24th January, 2020
Review: Ninth House by Leigh Bardugo (Flatiron Books)
Alex Stern (hardly anyone knows that her real name is Galaxy) has made it to one of the world's most prestigious universities. Born and raised in the "valley" of Los Angeles by her hippie mom, Alex has a history in drugs and dead-end jobs. She dropped out of high school early and is now the sole survivor of a terribly brutal multiple homicide. However, she is given a second chance. Alex is offered a place at Yale on a full ride, but there is a catch: She has to work for Lethe, an organization that keeps the activities of Yale's secret societies, places of magic and the playground for the future elite, in check.
This book was amazing! It managed to drag me out of an oncoming reading slump because it was just so so good.
Ninth House is simply the ideal mixture. It is a campus novel and in some ways reminded me of Donna Tartt's The Secret History. It is also a fantasy novel and a somewhat gruesome and gory murder mystery, all rolled into one. And this is exactly what made it so perfect for me. It kept me wondering throughout and even though I had a little hunch about how things might pan out, the ending surprised me and I was reading on the edge of my seat up until the very last page. Not many stories make me do that.

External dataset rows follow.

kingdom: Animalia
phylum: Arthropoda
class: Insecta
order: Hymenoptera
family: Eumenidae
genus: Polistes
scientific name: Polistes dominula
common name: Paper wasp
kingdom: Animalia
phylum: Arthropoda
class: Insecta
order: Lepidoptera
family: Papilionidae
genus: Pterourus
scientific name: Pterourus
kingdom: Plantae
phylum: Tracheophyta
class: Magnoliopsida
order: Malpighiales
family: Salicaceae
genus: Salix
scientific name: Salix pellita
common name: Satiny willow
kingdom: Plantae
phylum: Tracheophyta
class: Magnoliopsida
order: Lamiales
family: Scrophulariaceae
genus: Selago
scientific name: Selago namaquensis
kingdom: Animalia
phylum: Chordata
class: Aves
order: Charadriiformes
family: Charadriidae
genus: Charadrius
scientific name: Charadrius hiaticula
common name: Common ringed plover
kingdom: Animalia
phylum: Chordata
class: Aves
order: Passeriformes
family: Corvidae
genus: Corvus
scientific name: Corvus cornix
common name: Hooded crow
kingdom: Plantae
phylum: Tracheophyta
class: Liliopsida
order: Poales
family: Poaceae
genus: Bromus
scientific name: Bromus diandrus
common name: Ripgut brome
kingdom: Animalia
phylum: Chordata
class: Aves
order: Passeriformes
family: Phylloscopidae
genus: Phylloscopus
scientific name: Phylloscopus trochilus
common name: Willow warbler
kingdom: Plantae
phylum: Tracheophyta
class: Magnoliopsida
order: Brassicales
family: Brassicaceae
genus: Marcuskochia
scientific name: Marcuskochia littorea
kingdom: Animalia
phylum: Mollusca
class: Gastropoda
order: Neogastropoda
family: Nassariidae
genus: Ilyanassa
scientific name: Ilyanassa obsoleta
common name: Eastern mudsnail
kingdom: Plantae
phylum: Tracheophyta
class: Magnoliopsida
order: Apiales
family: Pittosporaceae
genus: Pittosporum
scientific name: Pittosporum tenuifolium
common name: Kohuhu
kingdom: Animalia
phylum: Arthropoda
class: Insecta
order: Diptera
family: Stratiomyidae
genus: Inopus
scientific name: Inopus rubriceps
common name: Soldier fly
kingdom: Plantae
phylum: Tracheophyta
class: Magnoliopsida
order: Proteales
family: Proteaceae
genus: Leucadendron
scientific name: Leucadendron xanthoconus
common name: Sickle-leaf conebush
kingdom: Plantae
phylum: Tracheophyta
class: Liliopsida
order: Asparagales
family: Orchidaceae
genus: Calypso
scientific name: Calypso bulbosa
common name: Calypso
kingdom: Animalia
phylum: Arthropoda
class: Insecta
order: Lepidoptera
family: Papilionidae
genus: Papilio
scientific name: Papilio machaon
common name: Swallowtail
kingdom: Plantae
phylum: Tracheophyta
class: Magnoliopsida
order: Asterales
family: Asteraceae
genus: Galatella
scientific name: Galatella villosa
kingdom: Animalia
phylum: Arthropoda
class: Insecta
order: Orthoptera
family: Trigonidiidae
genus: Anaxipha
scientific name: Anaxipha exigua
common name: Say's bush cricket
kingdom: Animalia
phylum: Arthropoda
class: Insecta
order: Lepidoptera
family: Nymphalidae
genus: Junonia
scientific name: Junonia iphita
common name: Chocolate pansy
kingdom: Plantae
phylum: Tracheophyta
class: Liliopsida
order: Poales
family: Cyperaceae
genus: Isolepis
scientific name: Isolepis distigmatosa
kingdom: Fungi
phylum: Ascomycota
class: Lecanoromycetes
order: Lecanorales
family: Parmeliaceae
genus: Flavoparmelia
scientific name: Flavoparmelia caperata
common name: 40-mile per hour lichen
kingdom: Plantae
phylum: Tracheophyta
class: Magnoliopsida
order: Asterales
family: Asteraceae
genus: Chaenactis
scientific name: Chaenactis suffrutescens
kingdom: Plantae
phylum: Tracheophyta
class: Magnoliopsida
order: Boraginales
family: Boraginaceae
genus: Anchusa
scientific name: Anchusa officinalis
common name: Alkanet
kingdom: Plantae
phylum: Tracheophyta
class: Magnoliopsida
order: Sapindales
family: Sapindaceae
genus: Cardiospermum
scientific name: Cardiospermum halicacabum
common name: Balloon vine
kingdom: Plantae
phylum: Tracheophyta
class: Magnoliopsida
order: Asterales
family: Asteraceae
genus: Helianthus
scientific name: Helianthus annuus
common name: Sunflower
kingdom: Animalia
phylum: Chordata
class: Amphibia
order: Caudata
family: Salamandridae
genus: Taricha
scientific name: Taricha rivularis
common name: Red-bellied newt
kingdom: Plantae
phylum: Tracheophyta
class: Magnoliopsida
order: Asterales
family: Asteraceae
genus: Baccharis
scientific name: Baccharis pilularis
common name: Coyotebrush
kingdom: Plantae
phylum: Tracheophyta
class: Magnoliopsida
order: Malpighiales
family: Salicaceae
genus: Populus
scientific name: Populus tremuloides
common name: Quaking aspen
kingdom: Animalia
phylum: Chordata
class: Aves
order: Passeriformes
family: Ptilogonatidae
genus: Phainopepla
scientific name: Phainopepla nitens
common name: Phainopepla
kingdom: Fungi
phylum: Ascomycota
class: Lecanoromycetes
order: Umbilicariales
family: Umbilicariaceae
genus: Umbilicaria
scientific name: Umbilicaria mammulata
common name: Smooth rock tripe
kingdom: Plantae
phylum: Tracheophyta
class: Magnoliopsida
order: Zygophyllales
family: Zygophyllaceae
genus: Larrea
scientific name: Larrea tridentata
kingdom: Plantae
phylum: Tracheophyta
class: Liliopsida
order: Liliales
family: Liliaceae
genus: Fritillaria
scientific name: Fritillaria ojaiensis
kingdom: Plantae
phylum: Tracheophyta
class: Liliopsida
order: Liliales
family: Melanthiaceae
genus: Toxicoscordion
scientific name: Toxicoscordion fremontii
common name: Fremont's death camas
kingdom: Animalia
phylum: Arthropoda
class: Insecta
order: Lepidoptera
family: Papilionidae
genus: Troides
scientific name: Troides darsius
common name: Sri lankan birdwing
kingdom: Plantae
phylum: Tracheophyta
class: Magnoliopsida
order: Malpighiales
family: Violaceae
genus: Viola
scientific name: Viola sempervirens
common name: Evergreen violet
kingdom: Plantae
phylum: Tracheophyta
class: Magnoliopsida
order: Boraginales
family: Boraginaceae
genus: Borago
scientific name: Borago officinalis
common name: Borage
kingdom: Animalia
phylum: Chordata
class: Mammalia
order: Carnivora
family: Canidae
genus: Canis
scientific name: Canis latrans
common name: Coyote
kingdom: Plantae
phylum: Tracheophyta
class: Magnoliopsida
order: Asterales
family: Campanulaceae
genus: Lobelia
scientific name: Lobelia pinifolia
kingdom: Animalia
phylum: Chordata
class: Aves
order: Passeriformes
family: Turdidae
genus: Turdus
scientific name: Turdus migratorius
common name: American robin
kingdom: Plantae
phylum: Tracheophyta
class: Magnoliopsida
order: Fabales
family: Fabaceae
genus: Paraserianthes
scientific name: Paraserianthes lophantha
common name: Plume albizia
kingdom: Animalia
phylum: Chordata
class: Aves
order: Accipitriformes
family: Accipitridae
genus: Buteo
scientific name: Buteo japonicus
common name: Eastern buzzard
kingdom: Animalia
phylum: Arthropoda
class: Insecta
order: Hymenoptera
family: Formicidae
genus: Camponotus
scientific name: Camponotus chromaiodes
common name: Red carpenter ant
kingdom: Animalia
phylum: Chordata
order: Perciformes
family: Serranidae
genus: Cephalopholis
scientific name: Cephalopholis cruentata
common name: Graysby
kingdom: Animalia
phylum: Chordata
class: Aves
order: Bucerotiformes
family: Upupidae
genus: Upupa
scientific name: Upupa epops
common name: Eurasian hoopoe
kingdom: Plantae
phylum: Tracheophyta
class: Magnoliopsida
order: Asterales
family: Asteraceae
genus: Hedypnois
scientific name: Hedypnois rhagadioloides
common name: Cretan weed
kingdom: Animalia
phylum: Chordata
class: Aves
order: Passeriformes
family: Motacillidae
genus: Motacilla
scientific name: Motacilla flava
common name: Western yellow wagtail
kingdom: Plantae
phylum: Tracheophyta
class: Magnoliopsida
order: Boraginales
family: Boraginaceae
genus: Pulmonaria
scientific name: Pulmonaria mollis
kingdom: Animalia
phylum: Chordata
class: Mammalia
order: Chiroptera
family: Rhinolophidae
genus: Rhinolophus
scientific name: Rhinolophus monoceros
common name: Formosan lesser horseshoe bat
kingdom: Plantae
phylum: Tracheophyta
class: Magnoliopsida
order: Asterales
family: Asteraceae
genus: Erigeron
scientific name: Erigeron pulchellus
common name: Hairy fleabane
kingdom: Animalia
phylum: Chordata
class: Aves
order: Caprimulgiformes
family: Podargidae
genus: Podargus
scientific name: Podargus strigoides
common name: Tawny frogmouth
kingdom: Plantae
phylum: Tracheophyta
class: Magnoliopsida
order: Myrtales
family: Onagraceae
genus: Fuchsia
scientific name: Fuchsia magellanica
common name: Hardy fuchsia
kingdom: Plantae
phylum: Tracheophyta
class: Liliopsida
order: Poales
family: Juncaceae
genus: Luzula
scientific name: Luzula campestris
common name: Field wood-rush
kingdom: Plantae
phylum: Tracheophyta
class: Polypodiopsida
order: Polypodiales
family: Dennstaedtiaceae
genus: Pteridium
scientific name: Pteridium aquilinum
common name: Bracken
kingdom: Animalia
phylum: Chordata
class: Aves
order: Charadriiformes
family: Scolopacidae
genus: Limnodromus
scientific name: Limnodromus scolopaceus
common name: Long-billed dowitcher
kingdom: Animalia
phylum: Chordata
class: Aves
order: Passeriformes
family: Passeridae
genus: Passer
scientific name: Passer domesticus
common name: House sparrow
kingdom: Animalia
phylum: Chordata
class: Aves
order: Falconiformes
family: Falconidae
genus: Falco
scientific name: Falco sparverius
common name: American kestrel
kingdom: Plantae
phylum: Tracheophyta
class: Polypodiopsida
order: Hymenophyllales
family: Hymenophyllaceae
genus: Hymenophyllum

The setting of this novel is almost like a protagonist in itself. New Haven - a place where town and gown clash maybe a little bit more than elsewhere - was a wonderful backdrop for the mixture of entitlement and grittiness that the novel conveys. Bardugo's characters are utterly convincing and most of them kick ass, but are deeply flawed - they have troubled pasts, questionable motifs, and sometimes weird and inexplicable ambitions. I loved how the author made use of ghosts and spirits ("grays") and how the fact that Alex is the only one who can see them, without ingesting a specific substance first, influences perceptions within the story. Some of the ghostly scenes were deliciously eerie and I loved the dynamics between Alex and the Bridegroom.
I've heard some readers complain about the jumping back and forth in time between chapters but I must say that this didn't bother me at all. In fact, I found that it made perfect sense in the end and contributed to the overall mystery. I am very much looking forward to the sequel and, hopefully, many Alex Stern novels after that.